Our taxes certainly are used to fund other efforts and to thwart other threats (ISIS, apparently) – we are “forced” to pay for some campaigns and some projects, but not others, and among these neglected others are the very worth-while cancer, dementia, mental illness, and heart research. We are “forced” through our taxes to fund projects without our nsultation or consent. Yes, we elected representatives to take such decisions . . . but without consultation, without full public discussion?
With the wave of austerity sweeping today’s right-wing governments, choices for public funding become more difficult and, thus, more in need of full discussion.
Is it far-fetched to ask why the mega-corporations (Big Oil, Big Pharma) should get public funding, and not have to fund-raise street by street like the Cancer Society? Americans used to ask why their military didn’t hold bake sales to fund its adventures? That example was only to make a point: why are Mothers Against Drunk Driving forced to hold bake sales, when more citizens die from drunk driving accidents than terrorist attacks?

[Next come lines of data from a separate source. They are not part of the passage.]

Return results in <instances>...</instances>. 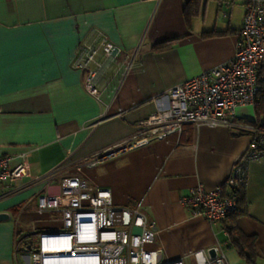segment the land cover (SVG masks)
<instances>
[{
  "label": "crops",
  "instance_id": "obj_1",
  "mask_svg": "<svg viewBox=\"0 0 264 264\" xmlns=\"http://www.w3.org/2000/svg\"><path fill=\"white\" fill-rule=\"evenodd\" d=\"M190 1L0 0V154L26 151L31 164L28 176L0 185V264H33L38 233L63 228L61 211L41 209L38 198L59 194L70 176L139 208L166 261L216 264L223 255V264H250L228 234L235 224L256 236V264H264V154L249 163L239 215L211 223L181 202L199 184L223 185L251 135L189 122L163 139L115 147L173 87L234 57L248 0ZM98 30L131 59L108 67L100 98L72 66ZM257 106H239L238 119L264 123V98Z\"/></svg>",
  "mask_w": 264,
  "mask_h": 264
},
{
  "label": "built area",
  "instance_id": "obj_2",
  "mask_svg": "<svg viewBox=\"0 0 264 264\" xmlns=\"http://www.w3.org/2000/svg\"><path fill=\"white\" fill-rule=\"evenodd\" d=\"M130 61L125 49L98 30L92 40L79 45L72 66L84 73L88 92L100 98L99 86L108 67L117 63L126 68ZM262 89L264 0H248L234 57L173 87L166 105L140 121L138 131L115 147H139L163 139L182 131L189 122L249 133L250 144L234 162L223 185L207 190L199 184L181 198L193 216L211 223L223 220L238 209L237 196L226 189L246 185L249 163L264 154L260 128L237 117V108L254 104ZM99 160L96 155L89 164ZM30 168L26 151L0 154V185L28 176ZM65 198L71 199L66 203ZM38 204L43 210L61 211L63 228L38 233V244L31 253L33 264H182L164 260L162 247H151L157 237L154 223L137 207L117 206L109 188L93 186L78 176L65 177L60 193L43 194ZM213 262L223 264L224 256H216Z\"/></svg>",
  "mask_w": 264,
  "mask_h": 264
},
{
  "label": "trees",
  "instance_id": "obj_3",
  "mask_svg": "<svg viewBox=\"0 0 264 264\" xmlns=\"http://www.w3.org/2000/svg\"><path fill=\"white\" fill-rule=\"evenodd\" d=\"M196 2H197V0H191L190 1L192 6L195 5ZM262 98H264V90L263 89L260 90L259 93L257 94V98H256V101L254 103L256 105V109L258 110L257 112H259V108L257 105ZM252 122L255 123L260 128V134L259 135H264V123L259 118H257L255 121H252ZM245 133H247V132H245ZM245 186L246 185H240L239 187L227 188L229 191H227V189H226V193H232V194H235L237 196L238 209L235 213L228 215L224 219H227V218L233 217V216H237L241 212H243V210H244L243 208H244V204H245ZM227 231H228V234H229L233 244L239 248L242 256H244L250 264H256V257H257L256 236L243 233L240 230V228L235 224L228 225Z\"/></svg>",
  "mask_w": 264,
  "mask_h": 264
},
{
  "label": "rangeland",
  "instance_id": "obj_4",
  "mask_svg": "<svg viewBox=\"0 0 264 264\" xmlns=\"http://www.w3.org/2000/svg\"><path fill=\"white\" fill-rule=\"evenodd\" d=\"M23 260H24V261H23L24 264H31V261H29L28 259H25V258H24Z\"/></svg>",
  "mask_w": 264,
  "mask_h": 264
},
{
  "label": "water",
  "instance_id": "obj_5",
  "mask_svg": "<svg viewBox=\"0 0 264 264\" xmlns=\"http://www.w3.org/2000/svg\"><path fill=\"white\" fill-rule=\"evenodd\" d=\"M6 217L5 214H0V218Z\"/></svg>",
  "mask_w": 264,
  "mask_h": 264
}]
</instances>
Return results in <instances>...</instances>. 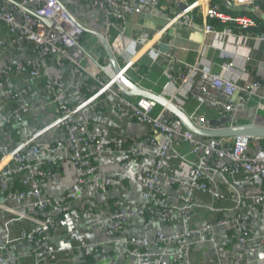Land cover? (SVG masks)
I'll list each match as a JSON object with an SVG mask.
<instances>
[{
    "label": "built area",
    "instance_id": "1",
    "mask_svg": "<svg viewBox=\"0 0 264 264\" xmlns=\"http://www.w3.org/2000/svg\"><path fill=\"white\" fill-rule=\"evenodd\" d=\"M228 1L236 7H249L258 0ZM156 5L158 0H137L136 5L126 0H0V32L16 37L15 50L7 62L0 64V125L12 127L14 135L22 138L13 147L0 143V158L3 161L7 159L0 170V196L11 204L10 207L0 203V212L5 215L7 238L0 245V264L9 262L6 255L14 241H22L29 247L31 264H56L63 256H71L73 247L54 249L50 246L51 236L56 235L60 228L59 217L70 215L72 219H100L97 209L80 200L85 198L88 187L93 193L106 196L111 188L118 187L115 178L99 175L102 161L117 156L124 157L119 170L126 171L134 166L144 185L139 208L132 209L116 201L106 214L103 231L106 243L123 241V255L129 264H182L180 256H186L194 242L204 237L208 243L215 241L214 224L208 223L200 228L190 224L194 208L200 207L195 202L196 195L224 199L220 189L209 181L210 173L218 174L224 182L225 176L232 177L239 171L251 179L258 178L262 185L260 192L251 197L253 206L257 208L253 217L264 223L263 139L239 136L201 140L185 131L165 109L153 116L157 106L155 102L145 98L131 100L123 93L125 87L120 77L128 78L127 73L134 64L132 61L122 67L118 65L119 74L116 75L109 63H92L81 46L85 29L73 16L76 7H93L106 16L123 19ZM191 8L187 7L168 19L164 30L174 24L194 27ZM253 10L258 9L254 6ZM206 16L210 20L234 22L241 28H254L256 25L249 17H227L216 7L208 9ZM203 31L217 37L230 34L229 31L218 32L209 24L204 25ZM238 36L264 41V35ZM135 46V43L128 44L129 55L134 56ZM9 51V45L0 36V57ZM63 60L69 66L70 75L67 77L60 74ZM197 73L196 67L187 66L184 70L179 69L172 79L173 83H179V87L169 100L181 109L178 95H182L184 90L200 107L209 106L221 117L230 116L236 104H245L249 95L260 86L255 81L247 82L246 77L230 79L206 70L198 73L199 79L195 80ZM101 76L106 79L102 81ZM83 90L89 95L75 103L73 94ZM103 97L116 101L115 109L120 119H132L146 128L147 132L138 144L127 146L130 140L125 137L96 133L91 130L89 121L79 118L83 111L99 107ZM3 102L13 106L3 110ZM49 106L51 111L48 113ZM36 114L41 117L36 118ZM28 117L32 119L31 129L25 124ZM48 135L55 138L43 141ZM179 143L180 147L187 148V152L180 151L178 167L173 169L164 161ZM147 147L156 149L153 165L145 163ZM58 155H62L61 159H65L64 162L76 173L74 184L59 198L45 193L48 179L61 166ZM165 183L182 189L178 203L169 202L170 195L163 187ZM144 218L152 219L158 225L178 223L180 229L171 235L159 231L150 239L127 236L131 222ZM244 222L243 217L233 212L232 216L216 223L230 229L240 246L232 256V264H255L247 258L248 245L253 241L264 244V237H254L250 228L243 226ZM12 224L19 226L16 239L11 237ZM104 244L93 248H103ZM173 246L177 251L169 256L166 250ZM93 248L89 243L79 241L77 249L84 257L82 264H113L109 259L95 260ZM89 257L91 261H87Z\"/></svg>",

Who really should decide? Elected reps who will work for these very corporations once their public term is done? Those with ideological agendas? Those whose election campaigns depend upon corporate donations? Shouldn’t such decisions include us, the people?
The usual answer is such funding would require higher taxes -- and everybody hates taxes. So we’re told. A lot of people I know actually feel taxes are necessary and could be the means to create a better, more egalitarian, healthier and educated society. Taxation is not a criminal activity!
The question is, unasked in Ottawa and Quebec City, why should the public pay for corporate operations and research? Why shouldn’t multinational companies pay more for the resources they are using to generate their profits? Why shouldn’t the corporate sector proportionately contribute to the health system, education, and public research, since the companies benefit from them with a smarter and healthier work force?
Shouldn’t both these prongs work together – yes, some higher taxes, and, of course, less corporate welfare and more pay-back from those corporations? Couldn’t we stomach some higher taxes if the big guys are also paying their share, finally?
It’s the corporate guys and their media megaphones who tell us taxes are wasted by the civil service. There’s their threat to take their oil wells, factories, and jobs elsewhere. Funny, they do that anyway, when it suits their projections and balance sheets.
Don’t we have this backwards? How do we reclaim government?